TASK DIRECTIONS - The answer must be every line of the records in which the string "feature" appears.

RECORDS FOR THE EXERCISE -
——————————

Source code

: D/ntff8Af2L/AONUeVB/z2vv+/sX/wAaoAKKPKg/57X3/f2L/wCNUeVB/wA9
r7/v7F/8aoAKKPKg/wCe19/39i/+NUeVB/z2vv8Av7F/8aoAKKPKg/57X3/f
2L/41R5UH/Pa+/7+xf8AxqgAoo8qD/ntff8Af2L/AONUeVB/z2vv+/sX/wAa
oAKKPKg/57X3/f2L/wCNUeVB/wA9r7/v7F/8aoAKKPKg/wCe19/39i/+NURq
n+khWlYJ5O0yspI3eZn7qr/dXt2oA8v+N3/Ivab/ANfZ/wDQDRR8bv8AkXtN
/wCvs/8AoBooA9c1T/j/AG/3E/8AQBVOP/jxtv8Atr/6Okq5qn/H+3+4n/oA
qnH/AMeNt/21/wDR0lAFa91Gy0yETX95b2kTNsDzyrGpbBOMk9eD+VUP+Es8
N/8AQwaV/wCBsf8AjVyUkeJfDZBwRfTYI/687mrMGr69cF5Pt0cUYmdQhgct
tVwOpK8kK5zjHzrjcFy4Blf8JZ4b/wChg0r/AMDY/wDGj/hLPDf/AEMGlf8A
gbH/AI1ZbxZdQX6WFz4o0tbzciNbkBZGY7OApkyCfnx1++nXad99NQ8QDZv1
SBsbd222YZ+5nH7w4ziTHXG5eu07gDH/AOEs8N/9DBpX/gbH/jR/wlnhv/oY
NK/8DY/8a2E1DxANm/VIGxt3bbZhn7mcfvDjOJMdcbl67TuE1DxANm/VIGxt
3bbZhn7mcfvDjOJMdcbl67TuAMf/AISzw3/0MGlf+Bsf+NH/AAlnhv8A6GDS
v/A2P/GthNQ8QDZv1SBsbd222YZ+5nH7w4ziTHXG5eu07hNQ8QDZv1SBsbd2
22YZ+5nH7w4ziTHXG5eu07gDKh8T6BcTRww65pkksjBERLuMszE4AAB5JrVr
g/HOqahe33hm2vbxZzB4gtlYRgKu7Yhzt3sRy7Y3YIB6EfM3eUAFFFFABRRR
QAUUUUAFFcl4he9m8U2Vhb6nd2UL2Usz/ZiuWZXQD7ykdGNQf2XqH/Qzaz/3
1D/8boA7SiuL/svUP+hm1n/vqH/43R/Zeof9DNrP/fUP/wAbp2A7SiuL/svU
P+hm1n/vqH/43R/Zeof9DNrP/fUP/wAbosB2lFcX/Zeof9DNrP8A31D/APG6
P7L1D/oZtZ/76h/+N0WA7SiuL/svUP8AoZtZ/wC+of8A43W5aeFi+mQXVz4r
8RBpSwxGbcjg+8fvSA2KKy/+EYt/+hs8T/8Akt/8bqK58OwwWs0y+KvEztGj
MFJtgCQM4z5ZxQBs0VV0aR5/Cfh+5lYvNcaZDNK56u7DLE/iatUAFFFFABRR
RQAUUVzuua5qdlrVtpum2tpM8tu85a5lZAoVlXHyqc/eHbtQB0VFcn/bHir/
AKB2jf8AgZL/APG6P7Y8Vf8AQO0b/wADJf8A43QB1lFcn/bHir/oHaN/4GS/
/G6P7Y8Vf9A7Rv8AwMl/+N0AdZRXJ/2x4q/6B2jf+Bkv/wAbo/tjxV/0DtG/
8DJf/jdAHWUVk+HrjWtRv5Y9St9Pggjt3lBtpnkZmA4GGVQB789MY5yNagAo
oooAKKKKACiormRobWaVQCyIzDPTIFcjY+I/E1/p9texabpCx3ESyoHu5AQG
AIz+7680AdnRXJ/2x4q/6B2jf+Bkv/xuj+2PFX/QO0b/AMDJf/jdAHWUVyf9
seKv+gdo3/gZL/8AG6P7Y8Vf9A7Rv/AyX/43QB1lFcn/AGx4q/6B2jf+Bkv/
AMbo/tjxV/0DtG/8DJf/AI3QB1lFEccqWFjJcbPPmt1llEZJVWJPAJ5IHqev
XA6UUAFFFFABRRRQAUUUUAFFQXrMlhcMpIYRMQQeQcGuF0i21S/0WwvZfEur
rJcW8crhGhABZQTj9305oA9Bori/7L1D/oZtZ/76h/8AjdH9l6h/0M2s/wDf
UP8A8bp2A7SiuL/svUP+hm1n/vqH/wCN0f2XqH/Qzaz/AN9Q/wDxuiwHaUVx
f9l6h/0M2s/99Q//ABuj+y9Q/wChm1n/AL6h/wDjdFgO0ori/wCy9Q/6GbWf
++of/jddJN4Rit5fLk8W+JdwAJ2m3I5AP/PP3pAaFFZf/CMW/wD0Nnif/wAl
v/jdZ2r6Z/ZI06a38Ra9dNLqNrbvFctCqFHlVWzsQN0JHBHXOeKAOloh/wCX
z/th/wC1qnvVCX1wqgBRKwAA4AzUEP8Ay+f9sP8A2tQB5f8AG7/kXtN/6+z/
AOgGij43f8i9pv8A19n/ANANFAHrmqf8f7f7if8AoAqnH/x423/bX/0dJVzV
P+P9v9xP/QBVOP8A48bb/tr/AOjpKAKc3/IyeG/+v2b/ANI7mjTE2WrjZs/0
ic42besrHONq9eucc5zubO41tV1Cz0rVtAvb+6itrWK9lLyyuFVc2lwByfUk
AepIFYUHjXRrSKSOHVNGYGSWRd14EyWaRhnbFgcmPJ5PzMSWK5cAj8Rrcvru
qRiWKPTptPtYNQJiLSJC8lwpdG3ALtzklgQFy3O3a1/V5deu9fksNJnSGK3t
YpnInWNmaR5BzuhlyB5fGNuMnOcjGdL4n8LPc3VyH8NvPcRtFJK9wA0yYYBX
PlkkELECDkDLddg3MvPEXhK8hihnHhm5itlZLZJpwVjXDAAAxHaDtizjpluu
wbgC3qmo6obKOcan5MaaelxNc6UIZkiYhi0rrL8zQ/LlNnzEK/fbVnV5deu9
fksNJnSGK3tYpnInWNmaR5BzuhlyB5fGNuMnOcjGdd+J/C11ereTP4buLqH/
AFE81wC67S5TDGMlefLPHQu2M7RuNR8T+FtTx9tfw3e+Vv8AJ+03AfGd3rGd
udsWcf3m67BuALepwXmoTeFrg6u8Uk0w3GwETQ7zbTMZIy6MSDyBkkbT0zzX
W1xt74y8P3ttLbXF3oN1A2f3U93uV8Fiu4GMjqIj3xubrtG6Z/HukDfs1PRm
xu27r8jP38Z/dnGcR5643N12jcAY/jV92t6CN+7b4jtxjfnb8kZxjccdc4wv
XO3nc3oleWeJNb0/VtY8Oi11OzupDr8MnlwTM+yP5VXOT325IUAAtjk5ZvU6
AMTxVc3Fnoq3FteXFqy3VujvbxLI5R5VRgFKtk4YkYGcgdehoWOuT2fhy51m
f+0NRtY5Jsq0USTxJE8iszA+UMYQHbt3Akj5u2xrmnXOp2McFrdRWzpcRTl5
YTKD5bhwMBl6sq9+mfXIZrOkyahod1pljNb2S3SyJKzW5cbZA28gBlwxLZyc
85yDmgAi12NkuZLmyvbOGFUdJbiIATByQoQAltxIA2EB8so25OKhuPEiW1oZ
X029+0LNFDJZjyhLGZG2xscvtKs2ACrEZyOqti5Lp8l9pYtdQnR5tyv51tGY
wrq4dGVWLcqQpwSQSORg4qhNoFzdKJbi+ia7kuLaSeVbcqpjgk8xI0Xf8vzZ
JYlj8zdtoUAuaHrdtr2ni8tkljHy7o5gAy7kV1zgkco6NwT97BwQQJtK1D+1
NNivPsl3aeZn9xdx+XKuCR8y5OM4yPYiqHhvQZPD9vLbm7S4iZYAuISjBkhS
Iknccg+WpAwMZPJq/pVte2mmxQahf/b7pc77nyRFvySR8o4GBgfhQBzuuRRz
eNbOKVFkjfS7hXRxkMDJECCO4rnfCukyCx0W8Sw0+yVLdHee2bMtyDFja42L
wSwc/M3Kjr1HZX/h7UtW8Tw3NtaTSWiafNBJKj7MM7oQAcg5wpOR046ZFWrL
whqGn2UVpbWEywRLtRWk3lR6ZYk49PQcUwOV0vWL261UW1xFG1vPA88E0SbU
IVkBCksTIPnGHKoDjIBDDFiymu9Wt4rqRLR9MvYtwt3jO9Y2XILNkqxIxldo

——————————

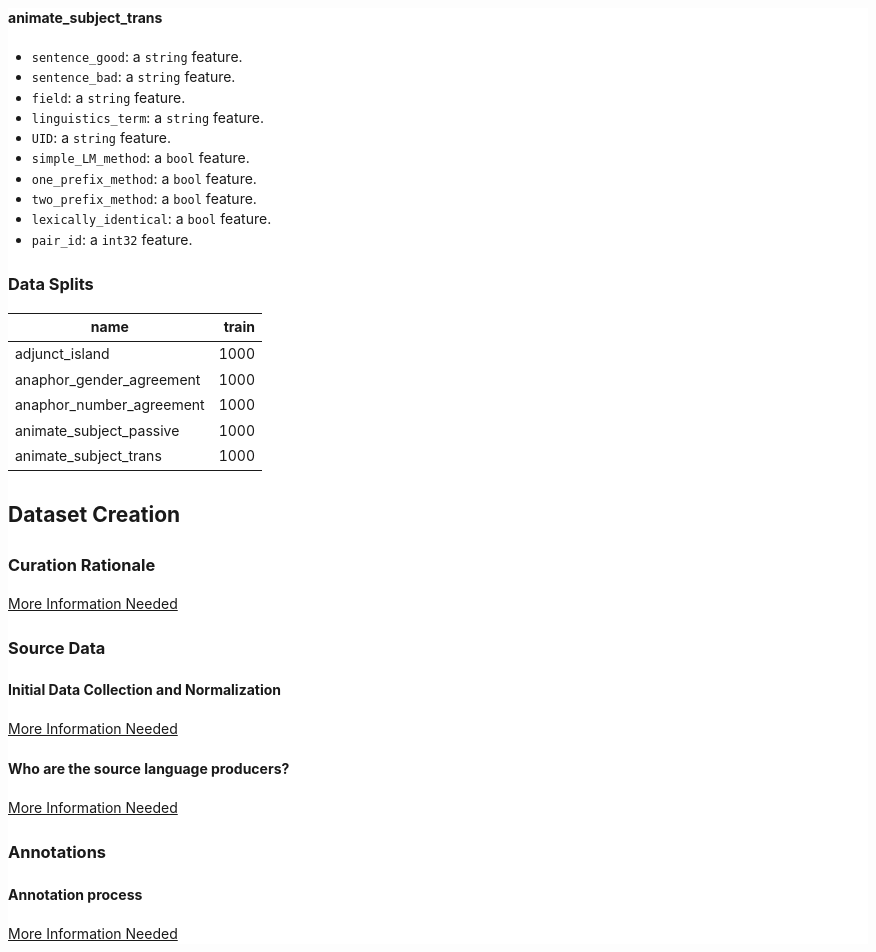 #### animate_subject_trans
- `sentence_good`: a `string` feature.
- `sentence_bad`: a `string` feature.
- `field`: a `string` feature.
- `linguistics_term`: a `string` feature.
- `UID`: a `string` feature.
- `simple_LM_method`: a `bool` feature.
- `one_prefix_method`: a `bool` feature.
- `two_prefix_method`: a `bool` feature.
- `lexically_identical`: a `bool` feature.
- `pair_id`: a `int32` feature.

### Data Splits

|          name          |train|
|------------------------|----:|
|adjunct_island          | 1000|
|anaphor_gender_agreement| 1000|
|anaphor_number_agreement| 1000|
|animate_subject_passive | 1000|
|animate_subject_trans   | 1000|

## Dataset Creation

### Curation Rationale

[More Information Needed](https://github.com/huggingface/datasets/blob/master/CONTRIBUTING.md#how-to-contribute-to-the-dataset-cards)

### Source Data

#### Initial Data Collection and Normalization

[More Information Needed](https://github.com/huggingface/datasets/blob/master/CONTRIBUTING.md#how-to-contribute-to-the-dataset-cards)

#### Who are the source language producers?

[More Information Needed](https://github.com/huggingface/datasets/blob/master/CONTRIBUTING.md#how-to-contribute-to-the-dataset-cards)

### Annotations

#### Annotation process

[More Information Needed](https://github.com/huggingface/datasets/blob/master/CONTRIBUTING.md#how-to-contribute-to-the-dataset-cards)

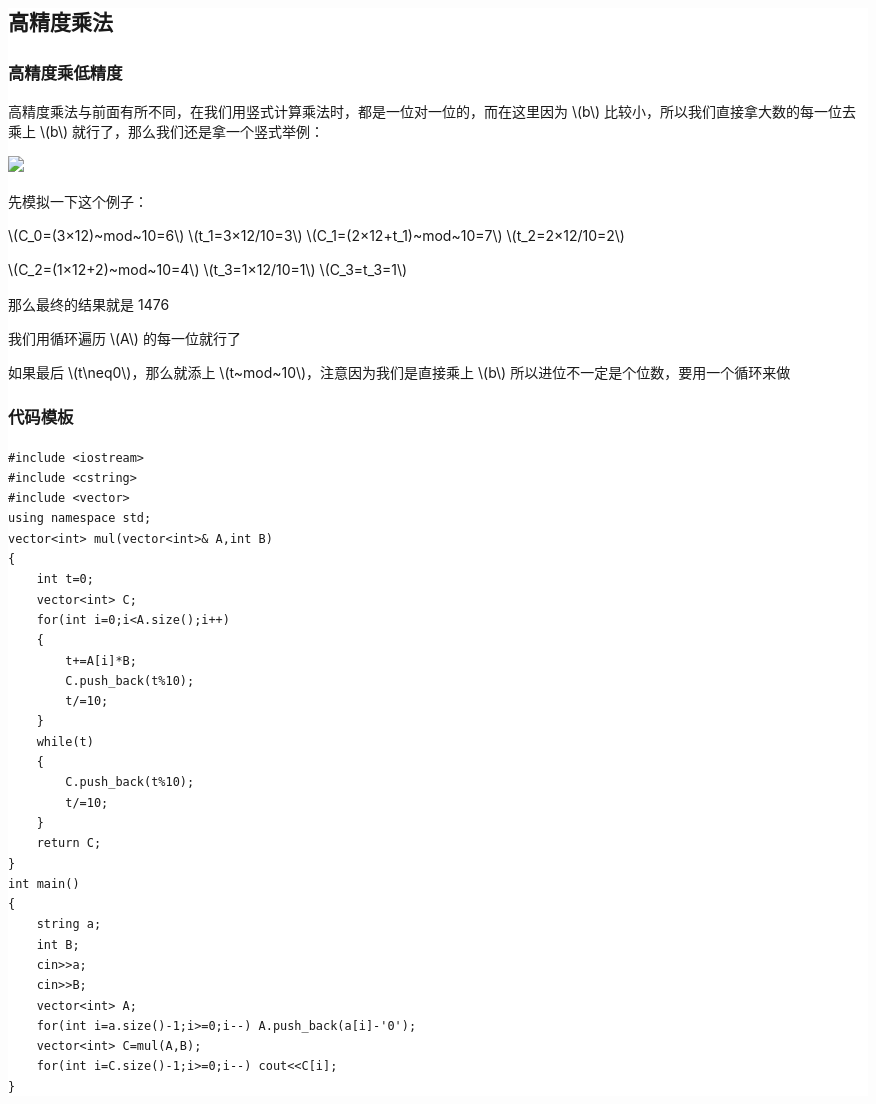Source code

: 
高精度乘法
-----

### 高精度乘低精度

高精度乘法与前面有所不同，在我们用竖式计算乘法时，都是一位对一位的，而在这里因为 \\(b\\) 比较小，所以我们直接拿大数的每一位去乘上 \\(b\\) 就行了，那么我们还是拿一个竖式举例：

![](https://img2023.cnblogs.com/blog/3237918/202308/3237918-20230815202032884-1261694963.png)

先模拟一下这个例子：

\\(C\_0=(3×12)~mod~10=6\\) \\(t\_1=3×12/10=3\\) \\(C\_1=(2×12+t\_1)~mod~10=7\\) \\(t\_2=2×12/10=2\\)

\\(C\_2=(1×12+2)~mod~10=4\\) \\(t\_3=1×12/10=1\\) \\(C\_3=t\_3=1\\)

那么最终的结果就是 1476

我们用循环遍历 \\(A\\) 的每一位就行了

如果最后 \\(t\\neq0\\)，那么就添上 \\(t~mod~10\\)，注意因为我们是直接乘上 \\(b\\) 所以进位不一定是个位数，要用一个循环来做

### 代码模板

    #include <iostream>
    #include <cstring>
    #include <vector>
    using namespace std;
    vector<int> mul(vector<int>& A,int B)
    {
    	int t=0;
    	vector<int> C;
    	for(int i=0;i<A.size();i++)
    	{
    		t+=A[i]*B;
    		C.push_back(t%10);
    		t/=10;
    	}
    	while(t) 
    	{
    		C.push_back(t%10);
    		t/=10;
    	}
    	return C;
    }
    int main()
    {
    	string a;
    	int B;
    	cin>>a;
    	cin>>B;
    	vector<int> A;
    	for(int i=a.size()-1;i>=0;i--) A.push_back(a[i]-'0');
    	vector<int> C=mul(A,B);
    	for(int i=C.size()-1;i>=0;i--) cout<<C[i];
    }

——————————

ANSWER TO THIS PROBLEM -
- `sentence_good`: a `string` feature.
- `sentence_bad`: a `string` feature.
- `field`: a `string` feature.
- `linguistics_term`: a `string` feature.
- `UID`: a `string` feature.
- `simple_LM_method`: a `bool` feature.
- `one_prefix_method`: a `bool` feature.
- `two_prefix_method`: a `bool` feature.
- `lexically_identical`: a `bool` feature.
- `pair_id`: a `int32` feature.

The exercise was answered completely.